Lindbergh pe

Life binds most of us (me included): We want to make something great, but we want a high chance of success before embarking. We want a clear, comfortable path.

Great work and comfort don’t usually go hand in hand, though. Greatness often lies behind a wall of impossibility. And so many would call finding greatness a game of chance.

Riskviews on the luck of Charles Lindbergh:

He was called Lucky Lindy because he succeeded at something that was judged to be highly unlikely. In fact, by analyzing prior experience you would give his solo trans Atlantic flight a ZERO likelihood.

So his flight was a freak occurrence. A Black Swan.

Six years later, Italo Balboa led a group of 24 planes across the Atlantic. By the 1940’s, flights across the Atlantic were a very regular thing.

The one thing that most great people have in common is that they paved the way for a normal future by doing the impossibly scary first.

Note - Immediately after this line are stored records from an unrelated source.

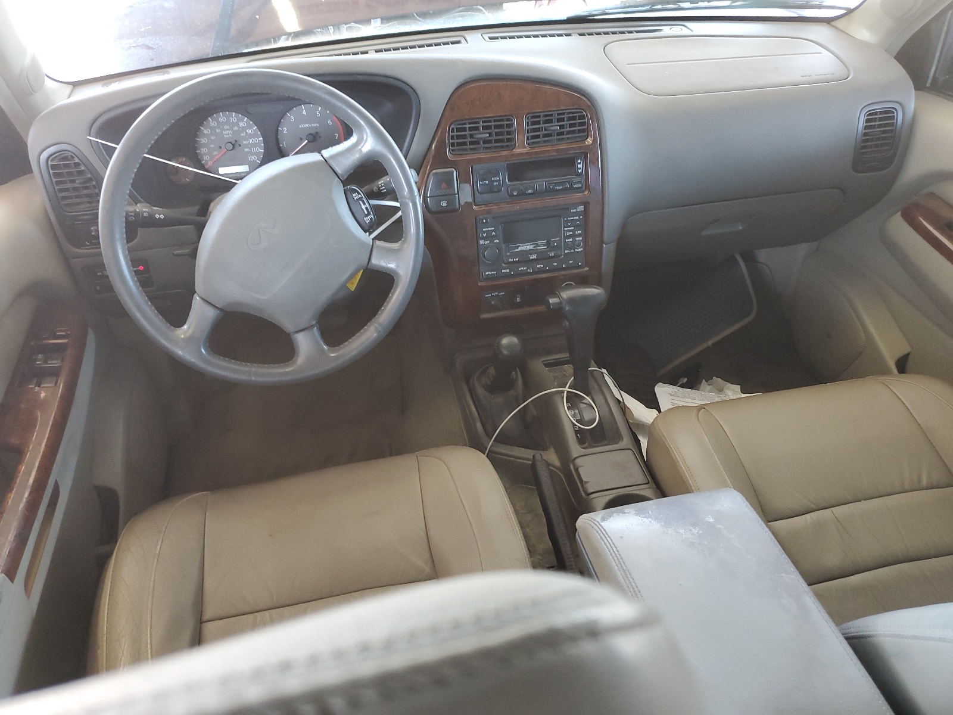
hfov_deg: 67.3
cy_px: 358
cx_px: 476
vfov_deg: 53.1
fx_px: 716
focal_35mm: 26
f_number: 1.5
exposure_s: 1/60.2
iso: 222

They convinced themselves to move forward, while the world around them persistently chanted “it hasn’t been done; therefore it can’t be done.”

And then, when success did happen, everyone in the new normal conveniently forgot that they’re playing in a previously impossible future.

Your best chance at outmuscling the gravitational pull of the now-normal is to bet on the impossible—especially when you’re the sole contestant in a race you’ve defined. Probabilities are irrelevant once you decide to be unlike anyone before you.